AIM OF THE EXERCISE
Copy the lines word for word, from the start of the items through the line containing "### 3. Added Startup Validation", both ends included.

____ RECORDS PROVIDED

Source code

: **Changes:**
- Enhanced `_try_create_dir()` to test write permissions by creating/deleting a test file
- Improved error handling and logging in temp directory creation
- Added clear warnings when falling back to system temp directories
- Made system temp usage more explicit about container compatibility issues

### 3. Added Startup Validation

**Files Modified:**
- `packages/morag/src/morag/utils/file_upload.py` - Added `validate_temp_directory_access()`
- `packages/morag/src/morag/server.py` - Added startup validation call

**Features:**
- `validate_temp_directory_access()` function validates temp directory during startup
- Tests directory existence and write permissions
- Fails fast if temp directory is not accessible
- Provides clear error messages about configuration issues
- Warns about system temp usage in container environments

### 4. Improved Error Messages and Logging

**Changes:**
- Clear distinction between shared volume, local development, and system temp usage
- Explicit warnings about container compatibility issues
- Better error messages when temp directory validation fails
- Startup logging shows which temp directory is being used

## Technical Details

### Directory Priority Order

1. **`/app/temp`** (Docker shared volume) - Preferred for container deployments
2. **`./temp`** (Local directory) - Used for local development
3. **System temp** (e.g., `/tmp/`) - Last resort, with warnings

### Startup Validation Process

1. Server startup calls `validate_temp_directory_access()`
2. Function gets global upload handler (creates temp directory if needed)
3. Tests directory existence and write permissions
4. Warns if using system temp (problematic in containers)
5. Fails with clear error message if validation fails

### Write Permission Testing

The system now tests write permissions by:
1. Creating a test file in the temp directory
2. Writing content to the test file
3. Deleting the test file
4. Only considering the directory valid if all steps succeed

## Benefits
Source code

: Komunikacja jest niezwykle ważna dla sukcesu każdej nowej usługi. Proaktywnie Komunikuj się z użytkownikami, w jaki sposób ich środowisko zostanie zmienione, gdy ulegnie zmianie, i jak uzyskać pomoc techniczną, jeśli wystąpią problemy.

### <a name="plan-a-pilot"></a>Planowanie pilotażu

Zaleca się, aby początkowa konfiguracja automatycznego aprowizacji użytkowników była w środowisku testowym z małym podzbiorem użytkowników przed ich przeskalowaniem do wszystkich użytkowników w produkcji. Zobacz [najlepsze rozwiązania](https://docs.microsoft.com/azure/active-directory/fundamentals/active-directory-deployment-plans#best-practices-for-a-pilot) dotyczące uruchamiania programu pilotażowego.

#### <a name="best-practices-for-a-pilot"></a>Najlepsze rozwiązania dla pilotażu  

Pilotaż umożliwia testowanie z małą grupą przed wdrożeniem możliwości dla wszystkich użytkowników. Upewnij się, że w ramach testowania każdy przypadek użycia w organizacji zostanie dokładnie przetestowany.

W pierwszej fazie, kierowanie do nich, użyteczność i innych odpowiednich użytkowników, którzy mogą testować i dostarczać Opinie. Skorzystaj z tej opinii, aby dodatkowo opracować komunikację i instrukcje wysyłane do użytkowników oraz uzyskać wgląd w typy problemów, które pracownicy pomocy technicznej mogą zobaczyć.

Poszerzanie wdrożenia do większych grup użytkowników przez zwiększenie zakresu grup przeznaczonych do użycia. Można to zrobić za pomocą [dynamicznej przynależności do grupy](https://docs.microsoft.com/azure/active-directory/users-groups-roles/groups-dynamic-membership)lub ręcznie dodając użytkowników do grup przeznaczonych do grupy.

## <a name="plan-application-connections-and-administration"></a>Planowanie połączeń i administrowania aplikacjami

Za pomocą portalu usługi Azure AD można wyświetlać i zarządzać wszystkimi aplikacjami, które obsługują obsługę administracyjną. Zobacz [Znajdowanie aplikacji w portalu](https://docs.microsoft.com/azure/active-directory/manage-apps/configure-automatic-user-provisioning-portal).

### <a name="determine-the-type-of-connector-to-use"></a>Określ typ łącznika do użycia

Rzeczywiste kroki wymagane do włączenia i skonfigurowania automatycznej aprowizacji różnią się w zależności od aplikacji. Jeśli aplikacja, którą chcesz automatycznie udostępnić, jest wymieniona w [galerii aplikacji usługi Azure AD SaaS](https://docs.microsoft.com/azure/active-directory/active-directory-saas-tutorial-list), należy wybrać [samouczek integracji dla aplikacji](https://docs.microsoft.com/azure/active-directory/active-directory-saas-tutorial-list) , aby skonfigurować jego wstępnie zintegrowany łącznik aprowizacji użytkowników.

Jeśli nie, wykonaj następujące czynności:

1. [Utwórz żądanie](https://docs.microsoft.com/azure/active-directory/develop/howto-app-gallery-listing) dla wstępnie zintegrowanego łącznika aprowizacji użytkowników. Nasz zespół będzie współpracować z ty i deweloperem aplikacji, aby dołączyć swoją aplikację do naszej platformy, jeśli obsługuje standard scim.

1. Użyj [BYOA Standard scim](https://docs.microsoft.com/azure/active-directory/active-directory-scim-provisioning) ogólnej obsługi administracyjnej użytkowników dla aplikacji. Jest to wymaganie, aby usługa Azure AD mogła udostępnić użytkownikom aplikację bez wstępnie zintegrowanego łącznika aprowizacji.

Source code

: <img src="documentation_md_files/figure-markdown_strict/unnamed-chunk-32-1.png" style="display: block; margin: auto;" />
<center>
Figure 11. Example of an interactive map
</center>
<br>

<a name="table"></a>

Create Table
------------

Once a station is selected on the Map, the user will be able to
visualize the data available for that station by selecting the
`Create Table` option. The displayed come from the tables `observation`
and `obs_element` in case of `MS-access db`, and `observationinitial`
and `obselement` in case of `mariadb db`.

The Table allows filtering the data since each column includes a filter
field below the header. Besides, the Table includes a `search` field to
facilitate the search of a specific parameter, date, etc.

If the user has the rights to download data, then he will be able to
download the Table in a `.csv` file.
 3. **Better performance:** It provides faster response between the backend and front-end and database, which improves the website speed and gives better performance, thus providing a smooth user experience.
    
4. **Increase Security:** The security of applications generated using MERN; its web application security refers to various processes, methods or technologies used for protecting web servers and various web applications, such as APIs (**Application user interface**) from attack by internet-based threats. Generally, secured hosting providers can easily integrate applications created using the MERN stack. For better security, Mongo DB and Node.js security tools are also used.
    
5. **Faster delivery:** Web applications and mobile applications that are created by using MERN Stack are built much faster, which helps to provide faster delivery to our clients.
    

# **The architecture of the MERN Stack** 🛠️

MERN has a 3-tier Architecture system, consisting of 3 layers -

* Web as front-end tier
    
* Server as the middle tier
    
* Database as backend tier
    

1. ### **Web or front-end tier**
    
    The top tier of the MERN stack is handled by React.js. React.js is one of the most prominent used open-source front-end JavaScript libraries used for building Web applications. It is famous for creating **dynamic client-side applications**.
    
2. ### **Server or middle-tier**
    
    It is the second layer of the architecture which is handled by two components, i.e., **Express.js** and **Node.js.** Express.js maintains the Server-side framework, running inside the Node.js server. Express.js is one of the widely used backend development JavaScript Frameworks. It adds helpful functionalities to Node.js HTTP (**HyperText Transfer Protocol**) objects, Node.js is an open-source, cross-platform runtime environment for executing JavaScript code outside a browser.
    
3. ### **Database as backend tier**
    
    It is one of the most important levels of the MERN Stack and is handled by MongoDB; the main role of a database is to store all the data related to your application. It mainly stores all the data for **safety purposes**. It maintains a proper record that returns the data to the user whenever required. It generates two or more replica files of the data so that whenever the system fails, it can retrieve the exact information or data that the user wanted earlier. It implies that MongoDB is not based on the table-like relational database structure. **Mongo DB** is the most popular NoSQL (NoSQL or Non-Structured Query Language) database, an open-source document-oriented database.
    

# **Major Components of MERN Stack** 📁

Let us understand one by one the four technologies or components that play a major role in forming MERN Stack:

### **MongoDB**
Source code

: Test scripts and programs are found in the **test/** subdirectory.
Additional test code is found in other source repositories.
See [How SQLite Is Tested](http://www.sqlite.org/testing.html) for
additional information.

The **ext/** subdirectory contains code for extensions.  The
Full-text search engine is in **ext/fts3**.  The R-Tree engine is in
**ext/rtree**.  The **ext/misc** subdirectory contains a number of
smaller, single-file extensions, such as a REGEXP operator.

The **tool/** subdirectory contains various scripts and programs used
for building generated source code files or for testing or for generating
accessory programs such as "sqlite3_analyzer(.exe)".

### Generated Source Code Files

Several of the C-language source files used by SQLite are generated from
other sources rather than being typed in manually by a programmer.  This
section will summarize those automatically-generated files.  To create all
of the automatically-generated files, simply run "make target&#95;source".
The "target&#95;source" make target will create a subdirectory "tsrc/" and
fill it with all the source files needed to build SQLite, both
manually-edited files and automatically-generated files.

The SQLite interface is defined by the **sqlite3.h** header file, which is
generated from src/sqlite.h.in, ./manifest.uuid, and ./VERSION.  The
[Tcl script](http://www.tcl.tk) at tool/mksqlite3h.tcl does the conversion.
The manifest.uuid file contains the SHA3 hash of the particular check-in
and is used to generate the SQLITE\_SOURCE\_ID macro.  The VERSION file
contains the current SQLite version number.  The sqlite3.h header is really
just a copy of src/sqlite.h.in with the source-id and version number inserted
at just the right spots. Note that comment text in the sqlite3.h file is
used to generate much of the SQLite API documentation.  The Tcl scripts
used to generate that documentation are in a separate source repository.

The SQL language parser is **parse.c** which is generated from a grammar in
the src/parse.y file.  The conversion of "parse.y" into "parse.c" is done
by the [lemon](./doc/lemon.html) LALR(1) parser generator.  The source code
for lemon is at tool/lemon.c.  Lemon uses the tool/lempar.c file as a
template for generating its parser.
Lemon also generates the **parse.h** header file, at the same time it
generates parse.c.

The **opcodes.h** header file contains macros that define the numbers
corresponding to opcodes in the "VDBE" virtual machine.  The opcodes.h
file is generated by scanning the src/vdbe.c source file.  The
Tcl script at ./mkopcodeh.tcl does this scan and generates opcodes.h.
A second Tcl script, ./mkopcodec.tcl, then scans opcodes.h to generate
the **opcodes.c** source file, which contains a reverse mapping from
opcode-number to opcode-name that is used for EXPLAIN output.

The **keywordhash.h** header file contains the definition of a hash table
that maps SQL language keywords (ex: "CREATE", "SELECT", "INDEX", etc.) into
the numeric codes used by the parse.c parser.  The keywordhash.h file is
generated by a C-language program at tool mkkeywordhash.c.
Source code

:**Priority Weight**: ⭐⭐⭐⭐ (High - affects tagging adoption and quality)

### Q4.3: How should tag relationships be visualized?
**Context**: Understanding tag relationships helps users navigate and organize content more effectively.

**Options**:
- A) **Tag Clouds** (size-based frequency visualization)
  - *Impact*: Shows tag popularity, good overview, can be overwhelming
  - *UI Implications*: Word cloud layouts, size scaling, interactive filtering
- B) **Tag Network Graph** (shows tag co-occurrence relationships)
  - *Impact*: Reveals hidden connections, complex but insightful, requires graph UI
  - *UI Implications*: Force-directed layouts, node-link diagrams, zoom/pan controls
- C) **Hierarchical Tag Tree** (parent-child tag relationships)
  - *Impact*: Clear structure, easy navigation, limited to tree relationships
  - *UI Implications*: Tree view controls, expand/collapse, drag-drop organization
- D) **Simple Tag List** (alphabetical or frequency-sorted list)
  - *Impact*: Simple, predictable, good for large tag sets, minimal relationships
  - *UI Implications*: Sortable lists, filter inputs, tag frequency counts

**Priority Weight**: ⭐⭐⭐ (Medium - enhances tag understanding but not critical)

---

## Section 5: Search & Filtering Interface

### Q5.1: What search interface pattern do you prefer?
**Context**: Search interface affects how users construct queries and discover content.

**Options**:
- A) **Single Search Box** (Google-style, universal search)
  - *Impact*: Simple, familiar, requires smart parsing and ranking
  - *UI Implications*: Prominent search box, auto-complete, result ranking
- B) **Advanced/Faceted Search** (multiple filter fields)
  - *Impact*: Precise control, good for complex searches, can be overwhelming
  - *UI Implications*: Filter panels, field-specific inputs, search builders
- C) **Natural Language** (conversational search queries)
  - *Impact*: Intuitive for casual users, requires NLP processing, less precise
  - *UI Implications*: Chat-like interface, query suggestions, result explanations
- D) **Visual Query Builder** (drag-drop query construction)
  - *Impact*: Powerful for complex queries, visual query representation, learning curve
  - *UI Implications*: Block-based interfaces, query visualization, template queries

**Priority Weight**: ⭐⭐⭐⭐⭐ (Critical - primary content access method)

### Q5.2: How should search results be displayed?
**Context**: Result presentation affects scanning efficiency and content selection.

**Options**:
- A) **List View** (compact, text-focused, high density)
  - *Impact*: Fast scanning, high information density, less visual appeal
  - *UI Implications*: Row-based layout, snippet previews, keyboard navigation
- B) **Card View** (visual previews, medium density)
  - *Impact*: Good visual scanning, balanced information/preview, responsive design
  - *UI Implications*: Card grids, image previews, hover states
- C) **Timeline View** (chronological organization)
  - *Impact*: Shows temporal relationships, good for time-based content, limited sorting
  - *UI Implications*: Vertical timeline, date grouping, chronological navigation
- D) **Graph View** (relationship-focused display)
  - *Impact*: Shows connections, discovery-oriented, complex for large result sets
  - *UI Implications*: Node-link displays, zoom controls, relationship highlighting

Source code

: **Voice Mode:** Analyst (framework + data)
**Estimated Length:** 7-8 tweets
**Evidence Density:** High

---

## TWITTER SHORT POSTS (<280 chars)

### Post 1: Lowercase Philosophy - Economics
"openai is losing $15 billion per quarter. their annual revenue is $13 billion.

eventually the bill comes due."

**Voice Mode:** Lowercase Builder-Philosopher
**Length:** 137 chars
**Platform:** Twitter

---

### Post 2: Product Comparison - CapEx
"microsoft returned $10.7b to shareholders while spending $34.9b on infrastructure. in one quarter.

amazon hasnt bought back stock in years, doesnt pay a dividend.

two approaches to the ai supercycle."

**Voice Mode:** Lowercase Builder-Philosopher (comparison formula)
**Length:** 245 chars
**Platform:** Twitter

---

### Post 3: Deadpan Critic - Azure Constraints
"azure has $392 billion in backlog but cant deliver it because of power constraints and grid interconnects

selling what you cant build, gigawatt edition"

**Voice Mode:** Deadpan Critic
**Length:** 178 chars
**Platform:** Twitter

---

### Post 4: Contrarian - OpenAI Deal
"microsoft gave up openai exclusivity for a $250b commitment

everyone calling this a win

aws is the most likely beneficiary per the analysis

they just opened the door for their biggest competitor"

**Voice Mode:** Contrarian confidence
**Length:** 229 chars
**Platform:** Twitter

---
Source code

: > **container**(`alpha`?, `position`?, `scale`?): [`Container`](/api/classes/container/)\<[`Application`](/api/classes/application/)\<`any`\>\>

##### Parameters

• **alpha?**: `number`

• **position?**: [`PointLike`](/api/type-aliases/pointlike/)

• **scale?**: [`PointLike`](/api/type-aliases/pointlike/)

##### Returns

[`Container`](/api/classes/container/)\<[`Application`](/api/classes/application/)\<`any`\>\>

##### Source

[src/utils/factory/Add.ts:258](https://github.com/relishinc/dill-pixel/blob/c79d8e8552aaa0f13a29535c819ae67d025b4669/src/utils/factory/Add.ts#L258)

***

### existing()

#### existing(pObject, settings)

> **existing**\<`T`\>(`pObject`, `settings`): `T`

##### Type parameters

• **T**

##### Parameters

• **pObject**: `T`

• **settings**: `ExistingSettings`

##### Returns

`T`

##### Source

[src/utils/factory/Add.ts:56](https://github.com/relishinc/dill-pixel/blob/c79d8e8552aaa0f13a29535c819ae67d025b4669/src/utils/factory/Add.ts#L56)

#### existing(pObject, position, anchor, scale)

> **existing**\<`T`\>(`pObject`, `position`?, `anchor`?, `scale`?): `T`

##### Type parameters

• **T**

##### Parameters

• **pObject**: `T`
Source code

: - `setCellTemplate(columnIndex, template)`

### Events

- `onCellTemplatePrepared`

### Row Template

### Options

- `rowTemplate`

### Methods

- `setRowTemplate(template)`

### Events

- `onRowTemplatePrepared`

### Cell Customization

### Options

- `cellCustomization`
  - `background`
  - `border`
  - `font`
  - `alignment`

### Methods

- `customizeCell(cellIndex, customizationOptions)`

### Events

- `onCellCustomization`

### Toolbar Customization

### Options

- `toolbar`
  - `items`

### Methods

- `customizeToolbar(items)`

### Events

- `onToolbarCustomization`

________

ANSWER
Source code

: **Changes:**
- Enhanced `_try_create_dir()` to test write permissions by creating/deleting a test file
- Improved error handling and logging in temp directory creation
- Added clear warnings when falling back to system temp directories
- Made system temp usage more explicit about container compatibility issues

### 3. Added Startup Validation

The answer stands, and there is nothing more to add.